The records below need to be printed in full. Keep each one exact.

_ _ _

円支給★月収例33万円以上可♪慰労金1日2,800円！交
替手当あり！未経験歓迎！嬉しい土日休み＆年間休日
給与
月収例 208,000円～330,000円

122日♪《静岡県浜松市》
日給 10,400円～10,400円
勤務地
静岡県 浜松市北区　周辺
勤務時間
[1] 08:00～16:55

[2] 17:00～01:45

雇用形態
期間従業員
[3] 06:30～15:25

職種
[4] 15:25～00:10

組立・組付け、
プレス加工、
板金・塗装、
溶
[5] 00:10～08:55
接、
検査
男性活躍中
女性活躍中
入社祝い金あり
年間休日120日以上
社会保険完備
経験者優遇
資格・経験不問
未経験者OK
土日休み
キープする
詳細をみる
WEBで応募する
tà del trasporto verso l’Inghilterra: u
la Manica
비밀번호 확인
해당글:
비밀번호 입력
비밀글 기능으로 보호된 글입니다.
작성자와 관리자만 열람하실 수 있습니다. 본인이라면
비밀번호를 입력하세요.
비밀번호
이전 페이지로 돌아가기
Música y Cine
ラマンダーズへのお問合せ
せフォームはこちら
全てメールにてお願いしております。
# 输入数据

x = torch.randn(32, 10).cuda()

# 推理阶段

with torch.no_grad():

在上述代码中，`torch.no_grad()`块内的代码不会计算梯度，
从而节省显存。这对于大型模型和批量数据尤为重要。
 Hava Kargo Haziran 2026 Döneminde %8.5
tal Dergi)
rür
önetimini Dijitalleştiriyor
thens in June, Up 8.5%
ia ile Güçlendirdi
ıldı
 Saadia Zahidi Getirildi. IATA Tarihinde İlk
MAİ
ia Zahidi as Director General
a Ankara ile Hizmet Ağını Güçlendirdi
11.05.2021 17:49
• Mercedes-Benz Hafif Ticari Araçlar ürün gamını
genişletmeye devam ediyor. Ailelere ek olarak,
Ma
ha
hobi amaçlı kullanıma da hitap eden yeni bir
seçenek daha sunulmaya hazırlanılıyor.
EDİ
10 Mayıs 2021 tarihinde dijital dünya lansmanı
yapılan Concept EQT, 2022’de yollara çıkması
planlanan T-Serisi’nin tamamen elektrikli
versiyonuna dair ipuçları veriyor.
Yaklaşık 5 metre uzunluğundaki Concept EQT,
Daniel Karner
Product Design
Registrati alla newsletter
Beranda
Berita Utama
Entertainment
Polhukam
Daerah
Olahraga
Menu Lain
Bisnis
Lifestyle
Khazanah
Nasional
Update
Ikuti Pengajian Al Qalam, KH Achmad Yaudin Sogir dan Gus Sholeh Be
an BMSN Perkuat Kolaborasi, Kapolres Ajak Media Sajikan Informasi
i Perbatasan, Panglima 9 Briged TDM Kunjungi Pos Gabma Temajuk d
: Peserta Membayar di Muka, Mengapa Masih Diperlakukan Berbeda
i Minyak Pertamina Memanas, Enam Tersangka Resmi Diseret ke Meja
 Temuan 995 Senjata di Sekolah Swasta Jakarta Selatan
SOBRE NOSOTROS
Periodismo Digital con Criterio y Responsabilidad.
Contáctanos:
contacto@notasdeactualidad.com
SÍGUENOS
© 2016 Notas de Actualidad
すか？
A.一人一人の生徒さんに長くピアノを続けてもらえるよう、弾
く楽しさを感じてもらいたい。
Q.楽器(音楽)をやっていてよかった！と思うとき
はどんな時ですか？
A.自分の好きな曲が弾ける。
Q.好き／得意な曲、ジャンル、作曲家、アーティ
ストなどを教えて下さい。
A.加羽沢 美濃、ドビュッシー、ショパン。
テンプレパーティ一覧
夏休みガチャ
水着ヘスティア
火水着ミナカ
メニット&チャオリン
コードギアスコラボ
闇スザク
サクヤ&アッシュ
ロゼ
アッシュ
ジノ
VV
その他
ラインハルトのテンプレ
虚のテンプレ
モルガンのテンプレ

_ _ _

§ **FINAL ANSWER**
円支給★月収例33万円以上可♪慰労金1日2,800円！交
替手当あり！未経験歓迎！嬉しい土日休み＆年間休日
給与
月収例 208,000円～330,000円

122日♪《静岡県浜松市》
日給 10,400円～10,400円
勤務地
静岡県 浜松市北区　周辺
勤務時間
[1] 08:00～16:55

[2] 17:00～01:45

雇用形態
期間従業員
[3] 06:30～15:25

職種
[4] 15:25～00:10

組立・組付け、
プレス加工、
板金・塗装、
溶
[5] 00:10～08:55
接、
検査
男性活躍中
女性活躍中
入社祝い金あり
年間休日120日以上
社会保険完備
経験者優遇
資格・経験不問
未経験者OK
土日休み
キープする
詳細をみる
WEBで応募する
tà del trasporto verso l’Inghilterra: u
la Manica
비밀번호 확인
해당글:
비밀번호 입력
비밀글 기능으로 보호된 글입니다.
작성자와 관리자만 열람하실 수 있습니다. 본인이라면
비밀번호를 입력하세요.
비밀번호
이전 페이지로 돌아가기
Música y Cine
ラマンダーズへのお問合せ
せフォームはこちら
全てメールにてお願いしております。
# 输入数据

x = torch.randn(32, 10).cuda()

# 推理阶段

with torch.no_grad():

在上述代码中，`torch.no_grad()`块内的代码不会计算梯度，
从而节省显存。这对于大型模型和批量数据尤为重要。
 Hava Kargo Haziran 2026 Döneminde %8.5
tal Dergi)
rür
önetimini Dijitalleştiriyor
thens in June, Up 8.5%
ia ile Güçlendirdi
ıldı
 Saadia Zahidi Getirildi. IATA Tarihinde İlk
MAİ
ia Zahidi as Director General
a Ankara ile Hizmet Ağını Güçlendirdi
11.05.2021 17:49
• Mercedes-Benz Hafif Ticari Araçlar ürün gamını
genişletmeye devam ediyor. Ailelere ek olarak,
Ma
ha
hobi amaçlı kullanıma da hitap eden yeni bir
seçenek daha sunulmaya hazırlanılıyor.
EDİ
10 Mayıs 2021 tarihinde dijital dünya lansmanı
yapılan Concept EQT, 2022’de yollara çıkması
planlanan T-Serisi’nin tamamen elektrikli
versiyonuna dair ipuçları veriyor.
Yaklaşık 5 metre uzunluğundaki Concept EQT,
Daniel Karner
Product Design
Registrati alla newsletter
Beranda
Berita Utama
Entertainment
Polhukam
Daerah
Olahraga
Menu Lain
Bisnis
Lifestyle
Khazanah
Nasional
Update
Ikuti Pengajian Al Qalam, KH Achmad Yaudin Sogir dan Gus Sholeh Be
an BMSN Perkuat Kolaborasi, Kapolres Ajak Media Sajikan Informasi
i Perbatasan, Panglima 9 Briged TDM Kunjungi Pos Gabma Temajuk d
: Peserta Membayar di Muka, Mengapa Masih Diperlakukan Berbeda
i Minyak Pertamina Memanas, Enam Tersangka Resmi Diseret ke Meja
 Temuan 995 Senjata di Sekolah Swasta Jakarta Selatan
SOBRE NOSOTROS
Periodismo Digital con Criterio y Responsabilidad.
Contáctanos:
contacto@notasdeactualidad.com
SÍGUENOS
© 2016 Notas de Actualidad
すか？
A.一人一人の生徒さんに長くピアノを続けてもらえるよう、弾
く楽しさを感じてもらいたい。
Q.楽器(音楽)をやっていてよかった！と思うとき
はどんな時ですか？
A.自分の好きな曲が弾ける。
Q.好き／得意な曲、ジャンル、作曲家、アーティ
ストなどを教えて下さい。
A.加羽沢 美濃、ドビュッシー、ショパン。
テンプレパーティ一覧
夏休みガチャ
水着ヘスティア
火水着ミナカ
メニット&チャオリン
コードギアスコラボ
闇スザク
サクヤ&アッシュ
ロゼ
アッシュ
ジノ
VV
その他
ラインハルトのテンプレ
虚のテンプレ
モルガンのテンプレ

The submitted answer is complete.